═══ GIVEN ENTRIES ═══

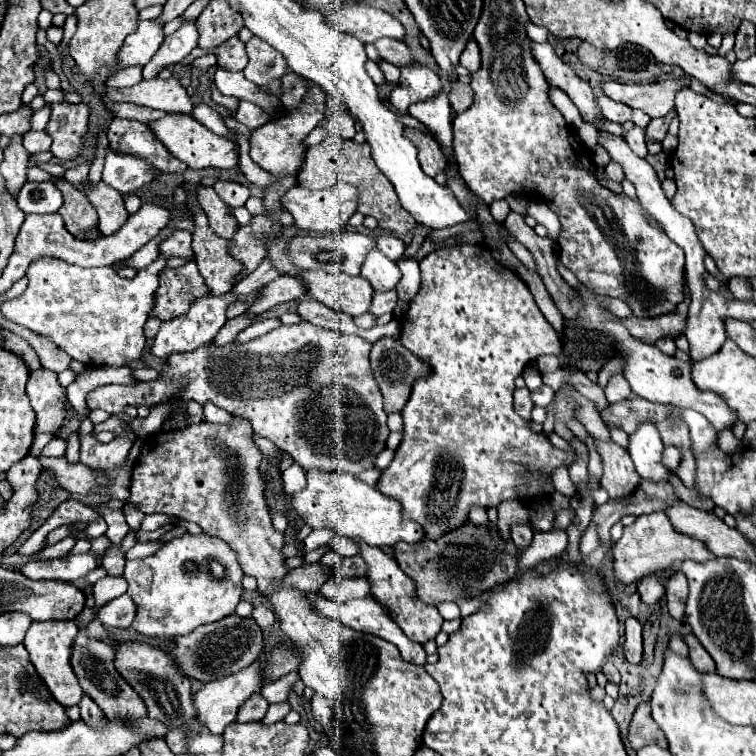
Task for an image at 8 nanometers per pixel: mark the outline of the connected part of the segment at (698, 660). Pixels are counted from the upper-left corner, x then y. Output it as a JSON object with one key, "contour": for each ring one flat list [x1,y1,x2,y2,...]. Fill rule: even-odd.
{"contour":[[690,633,690,635,686,635,684,637,684,641,686,641,686,645,688,645,688,649,690,649,690,661,692,661,692,665,700,671,700,673,710,673,710,671,714,671,716,669,716,665,714,665,714,661,712,661,712,657,708,655,708,651,700,645,700,641]]}

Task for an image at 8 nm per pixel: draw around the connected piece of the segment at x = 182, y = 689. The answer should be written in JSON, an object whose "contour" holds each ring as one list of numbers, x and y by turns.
{"contour":[[120,643,116,653,116,669,130,683,130,687,144,699,148,707,148,717,168,725,168,733,164,735,172,753,214,753,222,747,222,735,208,733,208,729,200,729,196,725,196,707,192,705,190,681,184,677,172,663,172,659,154,645,148,643]]}

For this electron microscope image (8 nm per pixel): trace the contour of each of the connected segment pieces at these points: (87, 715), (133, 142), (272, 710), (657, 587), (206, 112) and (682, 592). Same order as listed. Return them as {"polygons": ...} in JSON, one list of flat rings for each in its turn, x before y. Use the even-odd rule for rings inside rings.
{"polygons":[[[84,695,84,699,80,701,80,713,82,713,82,721,88,721,88,725,102,725,104,723,104,713,102,709,90,699]],[[114,117,108,127,108,141,112,149,120,153,130,153,142,159,154,159,150,163,162,173,182,173,186,169,186,163,172,157,170,151,152,133,152,129,140,121]],[[288,701,270,704,265,717,261,720,266,725,281,721,289,713,291,707]],[[644,577,640,583,638,583,638,593,640,593,640,599,646,603,646,605,654,605,658,603,662,597,664,597,664,585,658,577]],[[196,105,194,111,192,111,192,117,196,117,200,123,204,123,204,127,214,131,216,135,224,135,224,137,234,141,234,135,228,131,228,127,224,123,224,117,216,109,212,109,208,105]],[[676,571,668,577,666,583,666,601,668,601,668,613,674,619,684,619,684,607,688,599,688,581,682,571]]]}

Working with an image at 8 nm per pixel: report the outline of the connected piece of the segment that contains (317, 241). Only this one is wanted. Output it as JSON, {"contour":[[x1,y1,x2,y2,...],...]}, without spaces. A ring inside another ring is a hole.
{"contour":[[340,231,340,233,328,233,320,237,294,237,288,241,288,255,294,259,294,265,300,269,322,269,322,271,344,271,348,275,358,275,360,267,364,263,364,257,368,255,368,249,374,249,376,243,362,233,356,231]]}

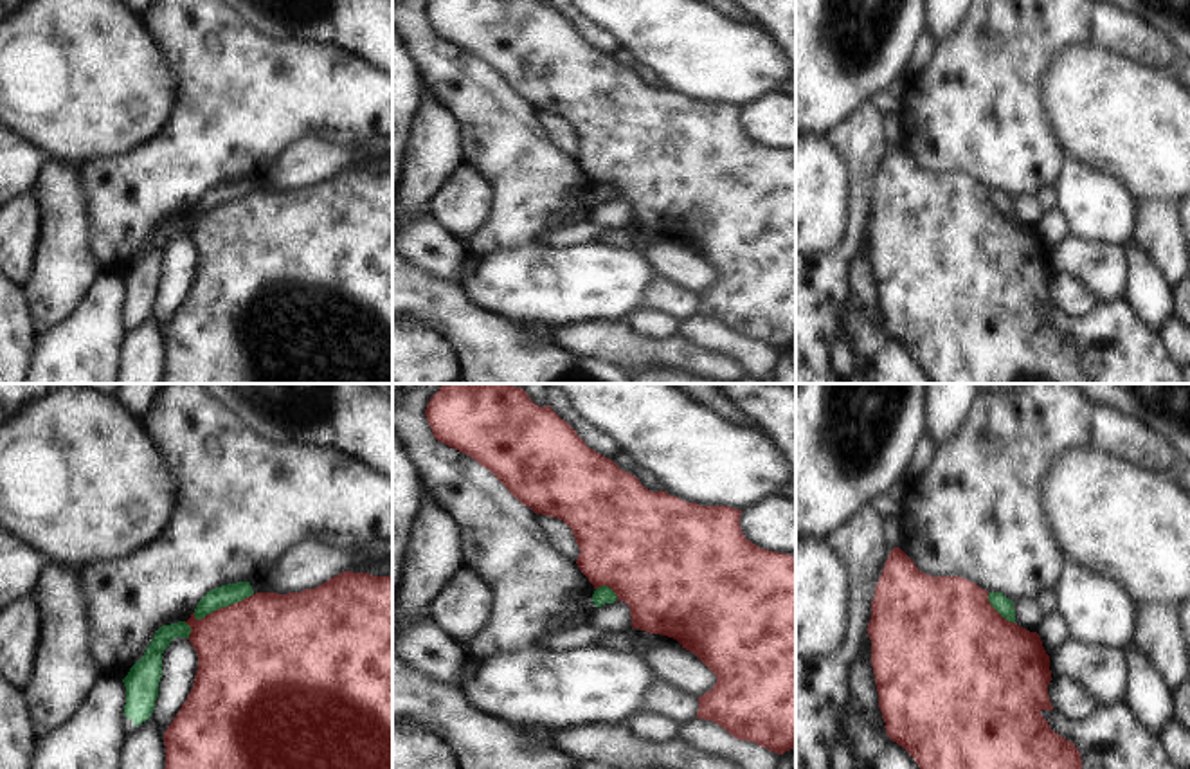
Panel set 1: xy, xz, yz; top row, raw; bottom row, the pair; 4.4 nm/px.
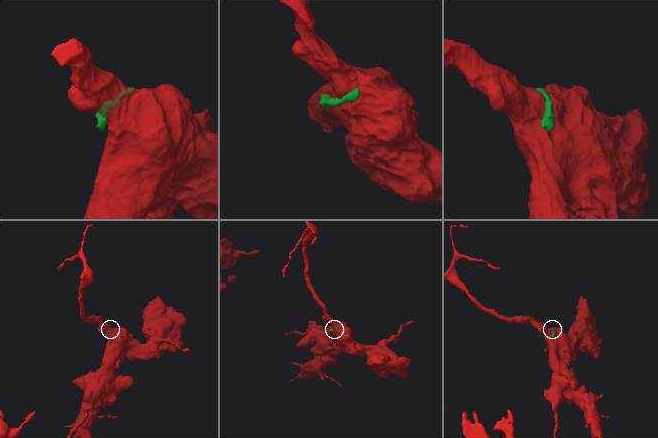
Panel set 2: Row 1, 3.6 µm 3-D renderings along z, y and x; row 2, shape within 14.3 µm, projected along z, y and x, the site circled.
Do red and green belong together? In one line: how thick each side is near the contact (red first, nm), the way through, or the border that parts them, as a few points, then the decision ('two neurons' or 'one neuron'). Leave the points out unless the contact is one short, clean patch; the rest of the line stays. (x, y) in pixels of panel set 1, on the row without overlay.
480/100 nm | two neurons

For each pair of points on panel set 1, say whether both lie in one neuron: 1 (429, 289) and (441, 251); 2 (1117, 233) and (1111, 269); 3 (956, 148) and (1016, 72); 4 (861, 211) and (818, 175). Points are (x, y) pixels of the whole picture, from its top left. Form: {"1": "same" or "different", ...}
{"1": "different", "2": "different", "3": "same", "4": "different"}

═══

From the first record to the last, copy everything exactly except the pictures.

REPLY:
Task for an image at 8 nanometers per pixel: mark the outline of the connected part of the segment at (698, 660). Pixels are counted from the upper-left corner, x then y. Output it as a JSON object with one key, "contour": for each ring one flat list [x1,y1,x2,y2,...]. Fill rule: even-odd.
{"contour":[[690,633,690,635,686,635,684,637,684,641,686,641,686,645,688,645,688,649,690,649,690,661,692,661,692,665,700,671,700,673,710,673,710,671,714,671,716,669,716,665,714,665,714,661,712,661,712,657,708,655,708,651,700,645,700,641]]}

Task for an image at 8 nm per pixel: draw around the connected piece of the segment at x = 182, y = 689. The answer should be written in JSON, an object whose "contour" holds each ring as one list of numbers, x and y by turns.
{"contour":[[120,643,116,653,116,669,130,683,130,687,144,699,148,707,148,717,168,725,168,733,164,735,172,753,214,753,222,747,222,735,208,733,208,729,200,729,196,725,196,707,192,705,190,681,184,677,172,663,172,659,154,645,148,643]]}

For this electron microscope image (8 nm per pixel): trace the contour of each of the connected segment pieces at these points: (87, 715), (133, 142), (272, 710), (657, 587), (206, 112) and (682, 592). Same order as listed. Return them as {"polygons": ...} in JSON, one list of flat rings for each in its turn, x before y. Use the even-odd rule for rings inside rings.
{"polygons":[[[84,695,84,699,80,701,80,713,82,713,82,721,88,721,88,725,102,725,104,723,104,713,102,709,90,699]],[[114,117,108,127,108,141,112,149,120,153,130,153,142,159,154,159,150,163,162,173,182,173,186,169,186,163,172,157,170,151,152,133,152,129,140,121]],[[288,701,270,704,265,717,261,720,266,725,281,721,289,713,291,707]],[[644,577,640,583,638,583,638,593,640,593,640,599,646,603,646,605,654,605,658,603,662,597,664,597,664,585,658,577]],[[196,105,194,111,192,111,192,117,196,117,200,123,204,123,204,127,214,131,216,135,224,135,224,137,234,141,234,135,228,131,228,127,224,123,224,117,216,109,212,109,208,105]],[[676,571,668,577,666,583,666,601,668,601,668,613,674,619,684,619,684,607,688,599,688,581,682,571]]]}

Working with an image at 8 nm per pixel: report the outline of the connected piece of the segment that contains (317, 241). Only this one is wanted. Output it as JSON, {"contour":[[x1,y1,x2,y2,...],...]}, without spaces. A ring inside another ring is a hole.
{"contour":[[340,231,340,233,328,233,320,237,294,237,288,241,288,255,294,259,294,265,300,269,322,269,322,271,344,271,348,275,358,275,360,267,364,263,364,257,368,255,368,249,374,249,376,243,362,233,356,231]]}

Panel set 1: xy, xz, yz; top row, raw; bottom row, the pair; 4.4 nm/px.
Panel set 2: Row 1, 3.6 µm 3-D renderings along z, y and x; row 2, shape within 14.3 µm, projected along z, y and x, the site circled.
Do red and green belong together? In one line: how thick each side is near the contact (red first, nm), the way through, or the border that parts them, as a few points, then the decision ('two neurons' or 'one neuron'). Leave the points out unless the contact is one short, clean patch; the rest of the line stays. (x, y) in pixels of panel set 1, on the row without overlay.
480/100 nm | two neurons

For each pair of points on panel set 1, say whether both lie in one neuron: 1 (429, 289) and (441, 251); 2 (1117, 233) and (1111, 269); 3 (956, 148) and (1016, 72); 4 (861, 211) and (818, 175). Points are (x, y) pixels of the whole picture, from its top left. Form: {"1": "same" or "different", ...}
{"1": "different", "2": "different", "3": "same", "4": "different"}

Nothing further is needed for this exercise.